Azure Container Apps with DeepSeek-R1

Azure Container Apps with DeepSeek-R1
DeepSeek-R1 brings deep reasoning capabilities with incredible performance and flair at very competitive sizes as low as 1.5billion parameters. This Open Source model can run on Cloud Compute fabrics such as Azure Container Apps - Photo by Kyaw Tun / Unsplash

The DeepSeek-R1 Large Language Model can easily run on Azure Container Apps for as low compute as 3 CPU cores and 6GB of RAM for a fast experience with the 1.5billion parameter model. You can opt for more CPU and RAM if you choose. The DeepSeek-R1 model comes in multiple parameter sizes (1.5b, 7b, 8b, 14b, 32b , 70b, 671b) that align with more compute requirements, but we will be looking at just the 1.5billion parameter model here with Azure Container Apps and Ollama. If you need a larger size model, it's recommended to increase compute resources. The benefit we get from using Azure Container Apps compared to using our own machine is the incredible network speeds we have in Azure for downloading various Large language models and their different sizes plus of course scalable compute from Azure Container Apps.

💡
Data Concerns - Under Azure Container Apps, the interactions you have with the model stays in the confines of your Azure Container App only

This blog post is a more concise and much faster method to get up and running with Ollama on Azure Container Apps as previously discussed here. There is no web app associated this time and we will be using the command line to interact with the model.

I will assume the following for the brevity of this post:

  • You have an instance of Azure Container Registry
  • You are using the Azure CLI (and logged in with az login) or the Cloud Shell in Azure.

Add Ollama to Azure Container Registry

First, we need to populate our container registry with the Ollama Docker image directly using "acr import". There is no need to pull the image onto our machine:

az acr import --name [your_azurecontainerregistry_name].azurecr.io --source docker.io/ollama/ollama:latest --image ollama:latest

Wait until the Import completes

Enable Admin User Credentials for Azure Container Registry

Go to your Container Registry Instance, then Access Keys and make sure Admin user is Checked. This should automatically save:

Enabling admin user on ACR

Enabling the Admin User here will make sure that the Azure Container App in our next step will be able to pull images from this container registry.
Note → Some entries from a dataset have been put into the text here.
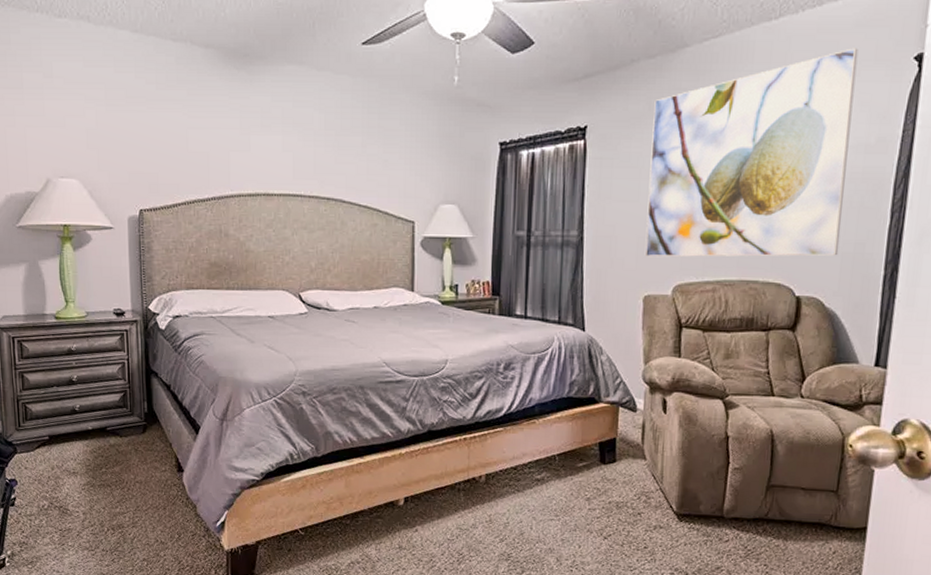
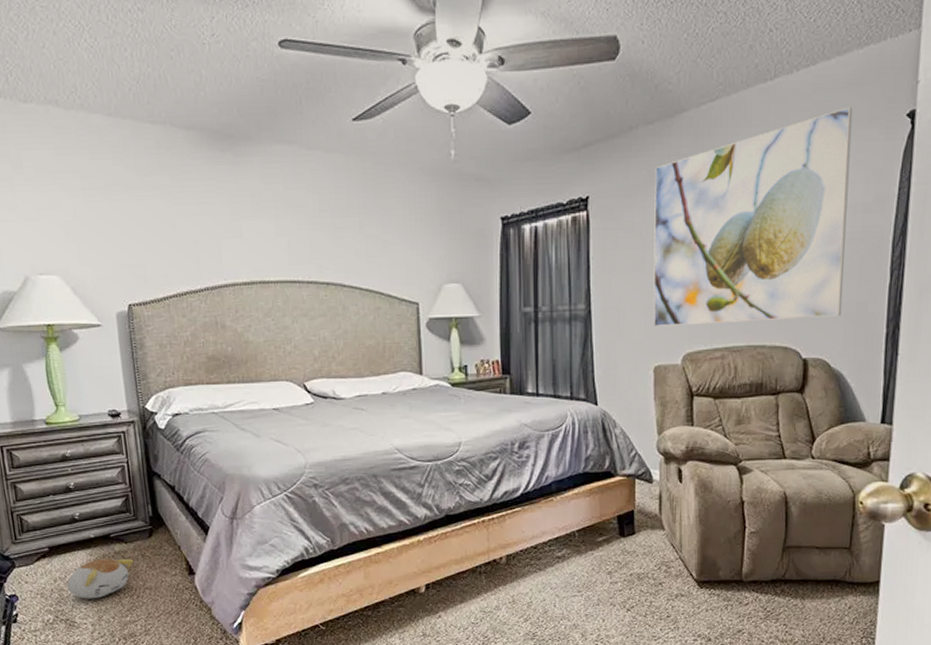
plush toy: none [63,450,127,489] -> present [67,558,134,599]

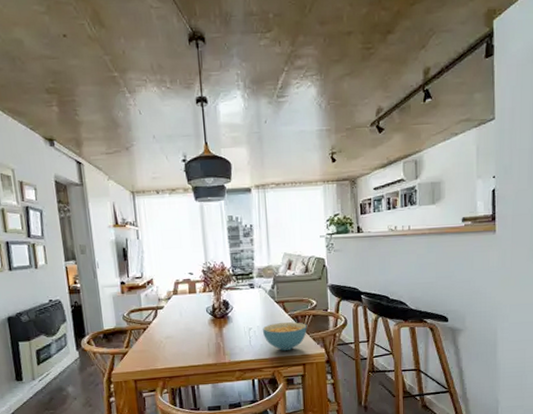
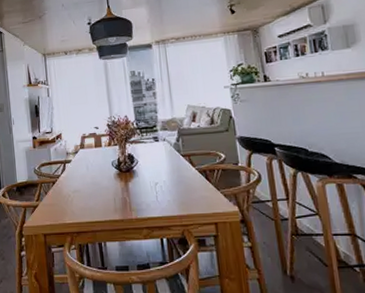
cereal bowl: present [262,322,307,351] -> none [168,177,217,208]

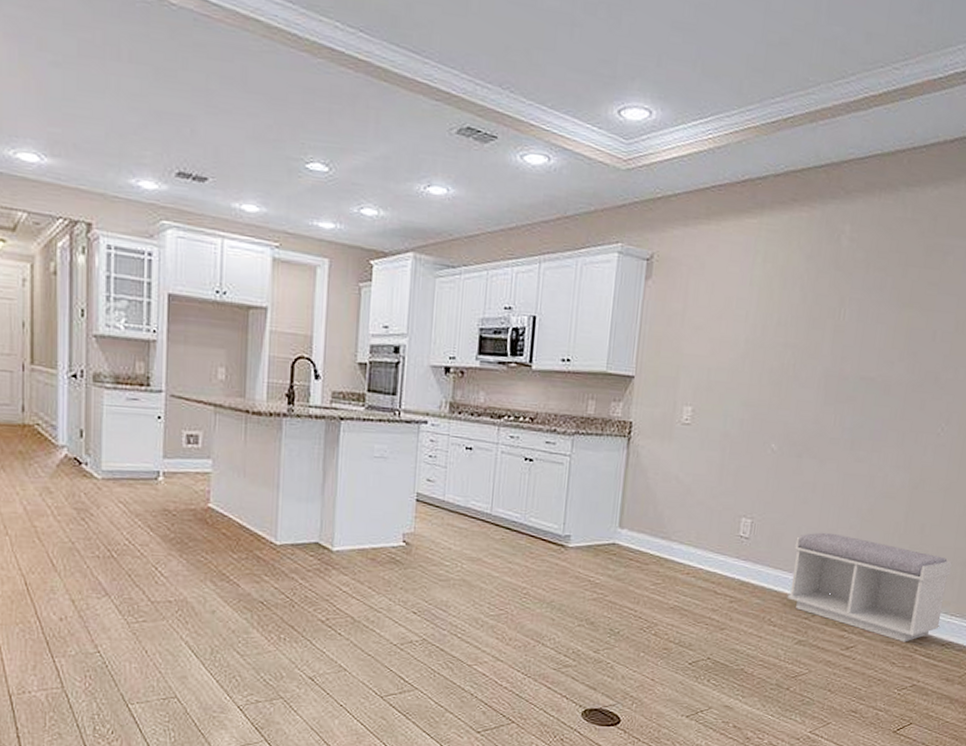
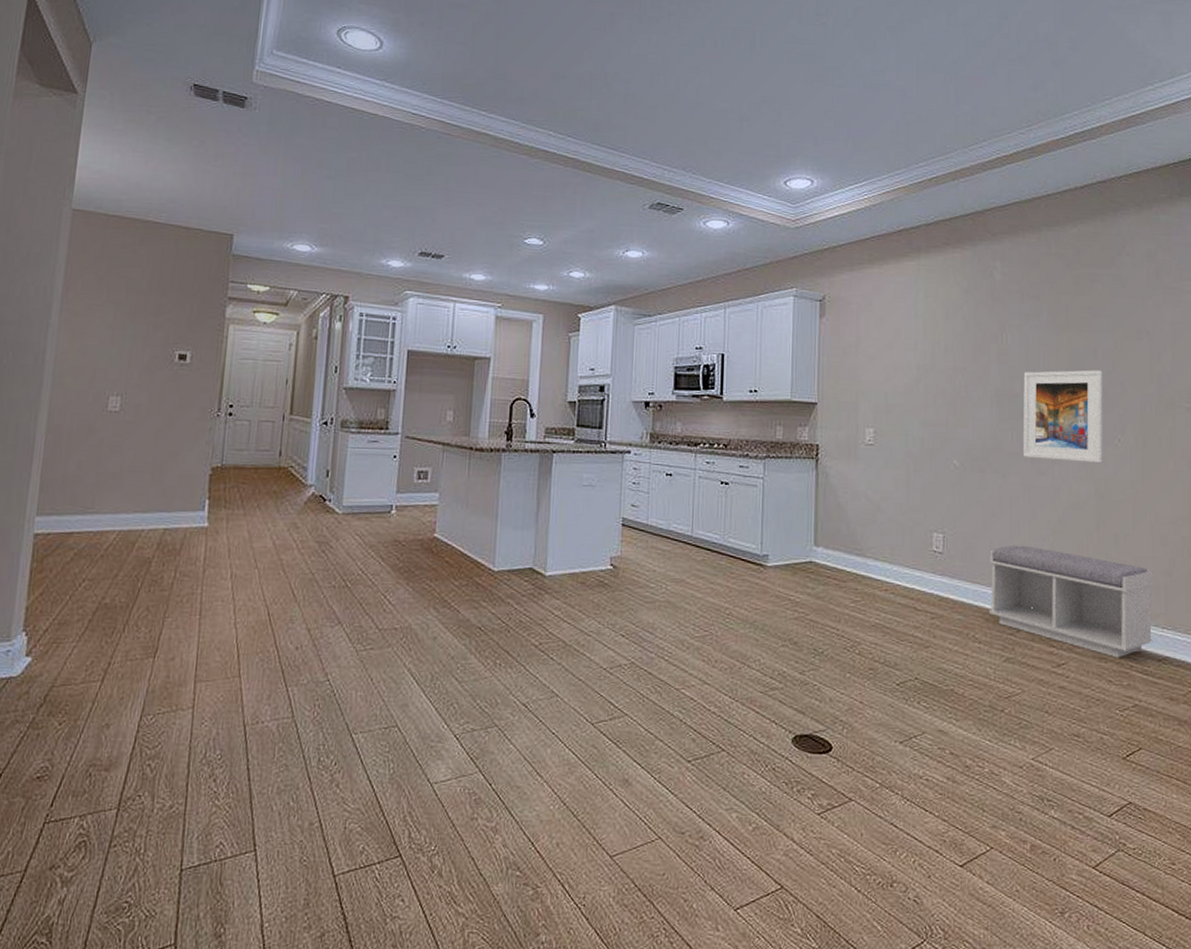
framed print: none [843,351,938,452] -> present [1022,370,1103,463]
Create Azure Container App

From the Portal, Search and select Container Apps, then Create Container App.

Set your Basic Details

Basic Details for ACA

Set your Container details selecting the Ollama image already in the Registry. Select 3 CPU cores and 6GB of RAM for our compute needs. There are NO environment variables required:

Given we have set an Admin User on the ACR, the Azure Container App should be able to pull the Ollama docker image we pushed earlier

Click Review and Create to create an Azure Container App pre-populated with the Ollama Docker image

Run DeepSeek-R1 on Azure Container App

Go back to to your CLI and run:

az containerapp exec --name [your_containerapp_name] --resource-group [your_resource_group] --command "ollama run deepseek-r1:1.5b"

Execute an Ollama run command inside the Azure Container App

If the underlying AKS cluster for the Azure Container App disconnects while running the above command, just try again and it should download the R1 model and wait for your prompt after

You will now be in an Interactive session with Ollama now using DeepSeek-R1. And you can ask away as normal, benefiting from fast inference in Azure and scalable compute if you decide to scale up:

Running DeepSeek-R1 in Azure Container Apps

REMEMBER TO DELETE UNUSED AZURE RESOURCES WHEN YOU ARE DONE!!